How low can we go, how low can we go? New lows every day!
When my kid has a friend over and he starts talking to me, I’m like, “No. This is the opposite of why I let you come here.”
When I recently asked a 9 year-old about his experience with the tooth fairy, he explained that there is no tooth fairy, and:
‘Your parents take the tooth out from under your pillow, and god knows what they do with it.’
*Death comes for me but is once again fooled by my false moustache*
I hate when I’m in line for the bathroom and someone asks if I’m in line, like I look like a dude who just waits outside of bathrooms.
Kate Middleton is 36 and just had her third royal baby.
I’m 36 and just had an almond I found in my sports bra.
Guess we’re both living the dream.
Me: When a door closes a window opens.
All dads: Close that damn window! I’m not trying to air condition the whole damn county! And turn off that light while you’re at it.
Kill me once, shame on you. That’s pretty much it.
*my cat meowing at my bedroom door for me to open it*
Meow meow meow meow meow meow meow meow
ME: *opens door*
You wanna come in?CAT: lol, no
My favorite romance novels begin with “Preheat oven to 350 degrees”
we planned to renew our vows but my wife got cold feet so we are just regular married still
Cavemen were like ‘kill two pterodactyls with one pstone’
You break into a petting zoo once, to try and brush a goat’s teeth…and all of a sudden you’re banned for life.
*sighs*
Me: *Getting dressed*
Husband: *throws pants on floor beside hamper* “Where are you going?”
Me: “Jail.”
“Can you explain this gap in your resume?”
Me: [sitting on a toadstool, blowing smoke rings] whooooo areeeee youuuuuu
A boy at school tells me I’m looking like a snack. I plead with him to take it back, but it is too late. My teachers huddle around me with a bloodthirsty look in their eyes.
“D I D Y O U B R I N G E N O U G H
T O S H A R E”
Well well well, if isn’t the girl who gave me cooties in third grade…
website: select a security question
me: ok
website: make of first car
me: nah
website: mother’s maiden name
me: nope
website: the number of ducks you saw that one time in camp
me: bingo
Me: Time for bed, son. I don’t make the rules.
6: OK. But who makes the rules?
Me:
6:
Both of us: Mom.
I got my ID out today to buy wine and the woman in the shop said “it’s ok I don’t need to see it”. It’s fine…I’m fine
Statistics show that the average person has sex 89 times a year….looks like I’m in for a flipping wild December
Therapist: Okay, let’s go over this one more time
Me: This really isn’t helping with my fear of bridges
Pediatrician: They’re only getting two hours of screen time a day, right?
Me: HAHAHAHA! I mean, yes.
Me: spreads bacon grease on my toast
Also me: how did I gain weight this week?
I’m only human — unless I have to figure out a captcha, then I am unable to prove that I am a human.

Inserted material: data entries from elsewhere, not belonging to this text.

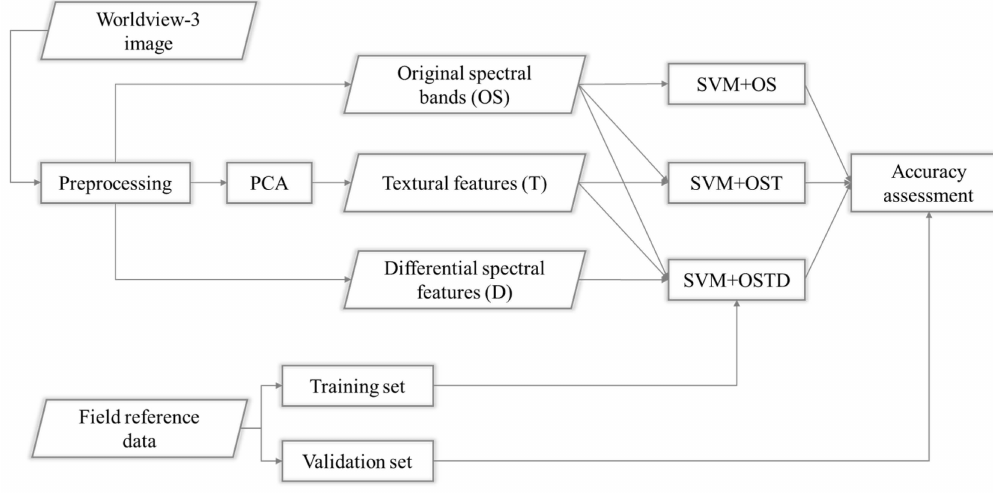
Figure 4. Flowchart of the method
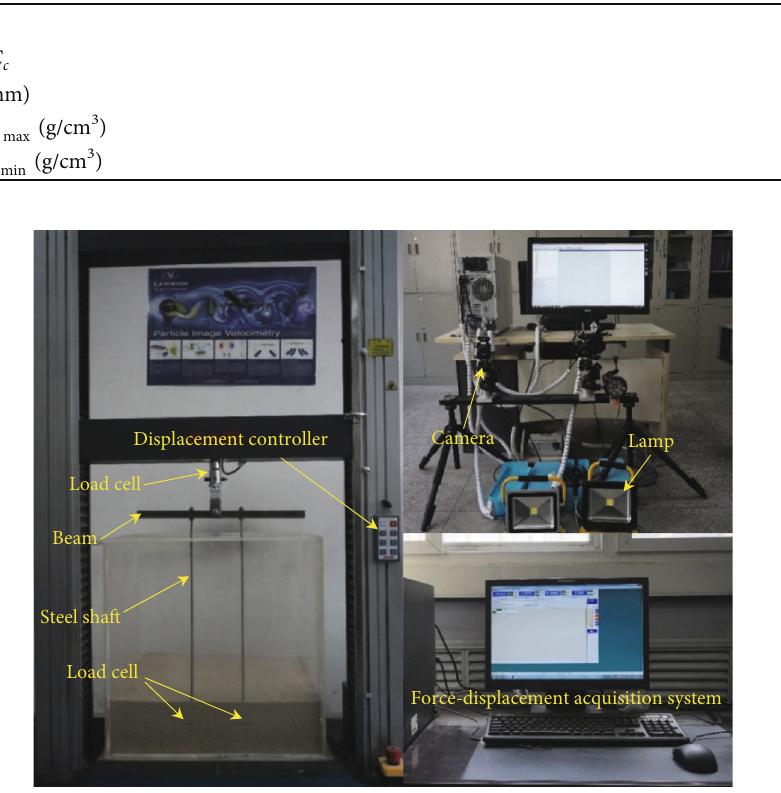
Figure 1: Experimental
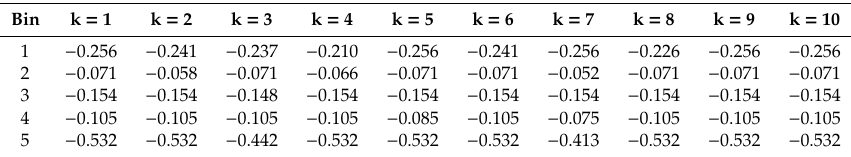
Table A2. Bias value for PJM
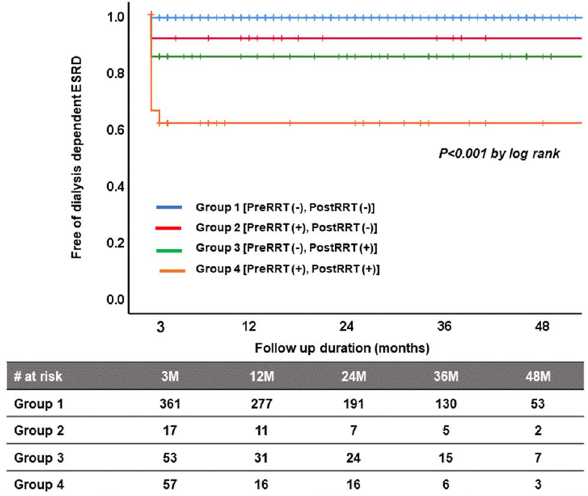
Figure 1. Proportion of patients who developed dialysis-dependent ESRD after HTx in the 4 groups from post- HTx 3 month during follow up. ESRD end-stage renal disease, RRT renal replacement therapy.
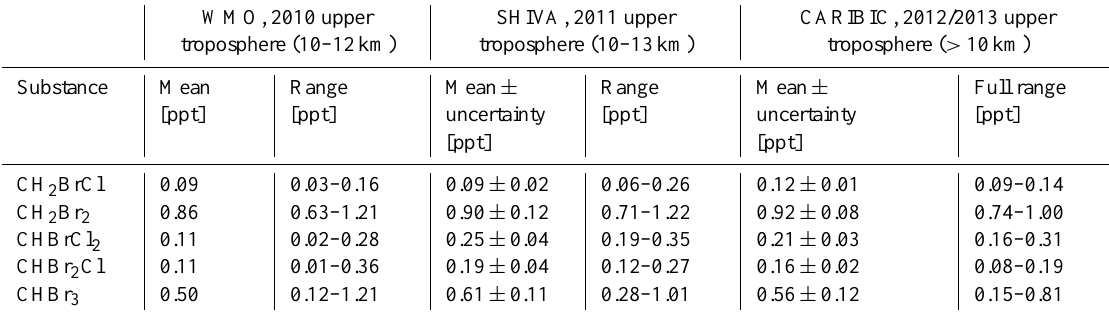
Table 7. Comparison of the upper troposphere measurements during SHIVA from GHOST with data compiled in Montzka and Reimann et al. (2011) and data published in Wisher et al. (2013) from Southeast Asia (0-15 ◦ N), derived from CARIBIC measurements. The measurement uncertainty (1 σ ) given for the SHIVA data is the sum of scale accuracy and instrumental measurement precision, excluding atmospheric variability. The range for the SHIVA data represents the 2.5 to 97.5 percentiles of the observed distribution.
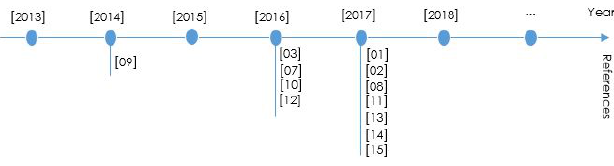
Figure 1. Qualitative Analyzes, Proposed Frameworks and/or Comparative Studies on the Smart City Concept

if i ever call you after we haven’t spoken in a while saying that i “just wanted to say hi” know that you probably died horrifically in my dream last night
*receives text from wife
“I’m done”
Ok. I’ll have my lawyer call yours.
“I meant work”
Ok. Cool.
I don’t think some women realize just how handsome my mom says I am.
Of all of the profound disappointments that I have faced in my life, be they personal or professional, none is more firmly fixed in my mind, nor more likely to have caused my deeply-rooted trust issues, than the discovery at age four that Play-Doh doesn’t taste the way it smells.